CommitteeReese, Donna S.
Bridges, Susan M.
The primary research objective of this dissertation is to demonstrate that the effects of communication protocol stack offload (CPSO) on application execution time can be attributed to the following two complementary sources. First, the application-specific computation may be executed concurrently with the asynchronous communication performed by the communication protocol stack offload engine. Second, the protocol stack processing can be accelerated or decelerated by the offload engine. These two types of performance effects can be quantified with the use of the degree of overlapping Do and degree of acceleration Daccs. The composite communication speedup metrics S_comm(Do, Daccs) can be used in order to quantify the combined effects of the protocol stack offload. This dissertation thesis is validated empirically.
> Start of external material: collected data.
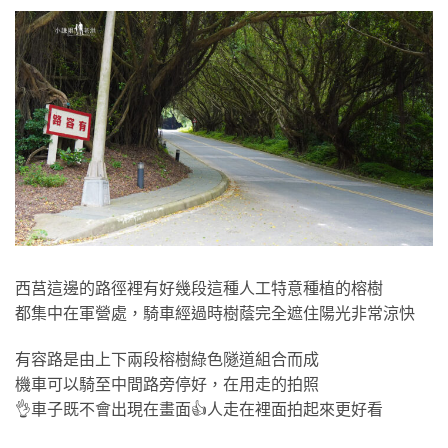
西莒這邊的路徑裡有好幾段這種人工特意種植的榕樹
都集中在軍營處，騎車經過時樹蔭完全遮住陽光非常涼快
有容路是由上下兩段榕樹綠色隧道組合而成
機車可以騎至中間路旁停好，在用走的拍照
👌車子既不會出現在畫面👍人走在裡面拍起來更好看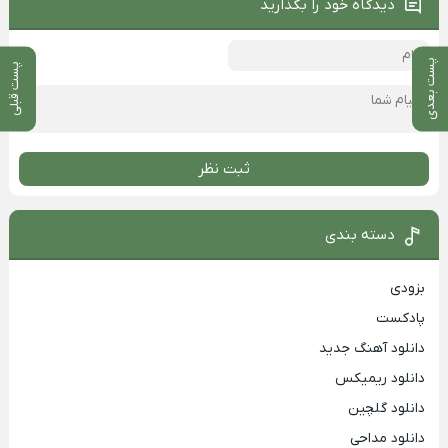
دیدگاه خود را بگذارید
پست بعدی
پست قبلی
ثبت نظر
دسته بندی
بزودی
پادکست
دانلود آهنگ جدید
دانلود ریمیکس
دانلود گلچین
دانلود مداحی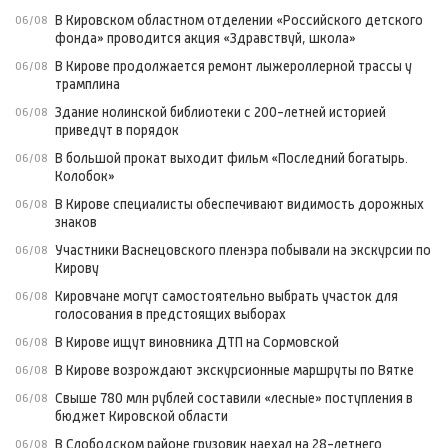
В Кировском областном отделении «Российского детского
06/08
фонда» проводится акция «Здравствуй, школа»
В Кирове продолжается ремонт лыжероллерной трассы у
06/08
трамплина
Здание нолинской библиотеки с 200-летней историей
06/08
приведут в порядок
В большой прокат выходит фильм «Последний богатырь.
06/08
Колобок»
В Кирове специалисты обеспечивают видимость дорожных
06/08
знаков
Участники Васнецовского пленэра побывали на экскурсии по
06/08
Кирову
Кировчане могут самостоятельно выбрать участок для
06/08
голосования в предстоящих выборах
В Кирове ищут виновника ДТП на Сормовской
06/08
В Кирове возрождают экскурсионные маршруты по Вятке
06/08
Свыше 780 млн рублей составили «лесные» поступления в
06/08
бюджет Кировской области
В Слободском районе грузовик наехал на 28-летнего
06/08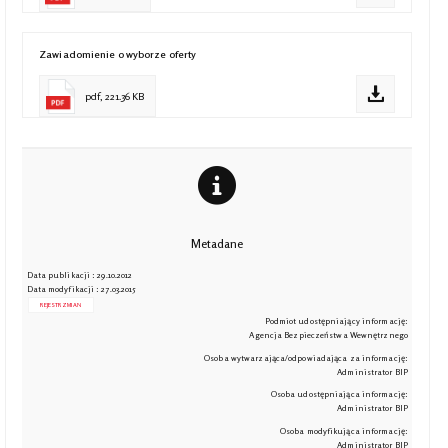
Zawiadomienie o wyborze oferty
pdf, 221.36 KB
Metadane
Data publikacji : 29.10.2012
Data modyfikacji : 27.03.2015
REJESTR ZMIAN
Podmiot udostępniający informację:
Agencja Bezpieczeństwa Wewnętrznego
Osoba wytwarzająca/odpowiadająca za informację:
Administrator BIP
Osoba udostępniająca informację:
Administrator BIP
Osoba modyfikująca informację:
Administrator BIP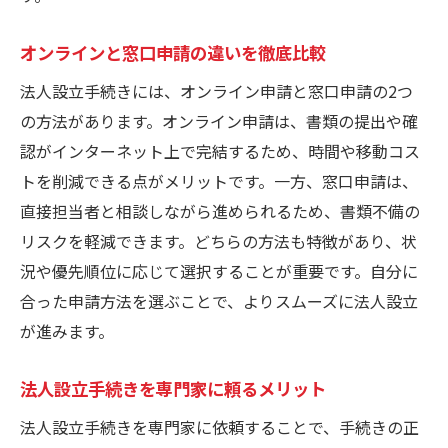
オンラインと窓口申請の違いを徹底比較
法人設立手続きには、オンライン申請と窓口申請の2つ
の方法があります。オンライン申請は、書類の提出や確
認がインターネット上で完結するため、時間や移動コス
トを削減できる点がメリットです。一方、窓口申請は、
直接担当者と相談しながら進められるため、書類不備の
リスクを軽減できます。どちらの方法も特徴があり、状
況や優先順位に応じて選択することが重要です。自分に
合った申請方法を選ぶことで、よりスムーズに法人設立
が進みます。
法人設立手続きを専門家に頼るメリット
法人設立手続きを専門家に依頼することで、手続きの正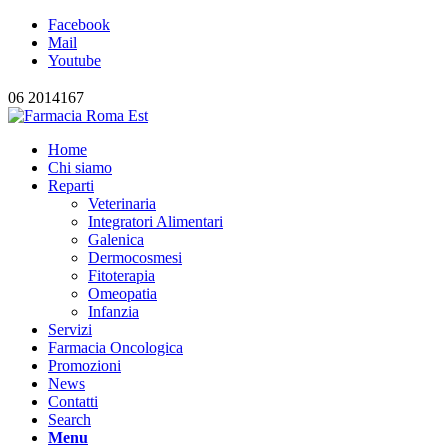
Facebook
Mail
Youtube
06 2014167
Home
Chi siamo
Reparti
Veterinaria
Integratori Alimentari
Galenica
Dermocosmesi
Fitoterapia
Omeopatia
Infanzia
Servizi
Farmacia Oncologica
Promozioni
News
Contatti
Search
Menu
The degree of overlapping Do, the degree of acceleration Daccs, and the communication speedup Scomm characteristic of the system configurations under test are derived in the course of experiments performed for the system configurations of interest. It is shown that the proposed metrics adequately describe the effects of the protocol stack offload on the application execution time. Additionally, a set of analytical models of the networking subsystem of a PC-based cluster node is developed. As a result of the modeling, the metrics Do, Daccs, and Scomm are obtained. The models are evaluated as to their complexity and precision by comparing the modeling results with the measured values of Do, Daccs, and Scomm. The primary contributions of this dissertation research are as follows. First, the metric Daccs and Scomm are introduced in order to complement the Do metric in its use for evaluation of the effects of optimizations in the networking subsystem on parallel performance in clusters. The metrics are shown to adequately describe CPSO performance effects. Second, a method for assessing performance effects of CPSO scenarios on application performance is developed and presented. Third, a set of analytical models of cluster node networking subsystems with CPSO capability is developed and characterised as to their complexity and precision of the prediction of the Do and Daccs metrics.